Cities throughout California, including Santa Monica, have been awarded research and development funding through the California Energy Commission to plan community-scale microgrid solutions.
In late 2015, the California Energy Commission released their grant funding opportunity related to building “Advanced Energy Communities” that would deploy community-scale renewable energy solutions and usher in the age of microgrids. The funding opportunity totaled $48 million, looking at assisting jurisdictions transform their energy systems with energy efficiency, renewable energy, and storage. The City of Santa Monica was one of 12 jurisdictions to be awarded a $1.5 million grant to plan and design a microgrid in Santa Monica at their City Yards location. In an exclusive interview with The Planning Report, the project leads of the City Yards Microgrid project share the vision for Santa Monica’s decarbonized, resilient energy future.

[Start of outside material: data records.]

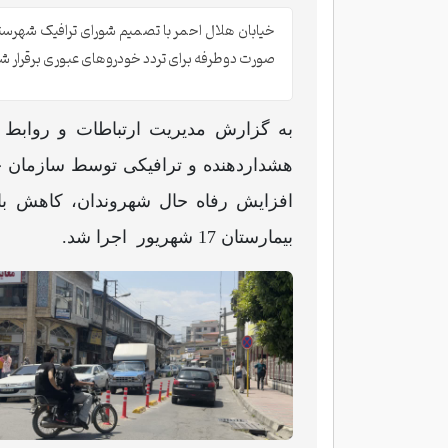
خیابان هلال احمر با تصمیم شورای ترافیک شهرست
صورت دوطرفه برای تردد خودروهای عبوری برقرار ش
به گزارش مدیریت ارتباطات و روابط 
هشداردهنده و ترافیکی توسط سازمان ح
افزایش رفاه حال شهروندان، کاهش ب
بیمارستان 17 شهریور اجرا شد.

Santa Monica’s City Yards project is located in an industrial/arts district, on a landfill, adjacent to a mobile home community. The project location also includes the City of Santa Monica's facilities maintenance and resource recovery center, making it a site with significant industrial activity. Sustainability analyst Garrett Wong described how the City is using the bones of the site to “prepare to redesign and redevelop it as a facility of the future—a critical, community-facing facility…providing: renewable energy resources, local energy storage, resilience, EV charging, and good stewardship in terms of energy demand.”
As with a lot of California's energy research and development dollars, the goal of the project is understanding barriers to scalability and showing other jurisdictions what is possible in building the "2.0 electrical grid." City of Santa Monica Deputy Sustainability Officer Shannon Parry explained the importance of having Santa Monica, a smaller city with older infrastructure, as a champion of forward-looking energy systems. Parry looks at Santa Monica as a fortunate city that gets to “figure out how we can demonstrate that microgrids can be done, how they can be situated, executed, financed, and how they can work. We want this microgrid project to demonstrate that this type of innovation is feasible, and that the time to deploy distributed technologies in urban environments is now.”
The first stage of the grant is to overcome planning and permitting barriers to integrating a microgrid into existing infrastructure. These lessons, and the lessons learned by other CEC funded “advanced energy community” projects throughout the state, will be beneficial for other cities as they move forward with financing their own energy infrastructure upgrades. Santa Monica, along with the other 11 awardees of the "Advanced Energy Communities" funding opportunity, will be the guinea pigs for finding out the barriers to microgrid and clean energy technology adoption; and then address those issues so local governments can integrate clean energy solutions.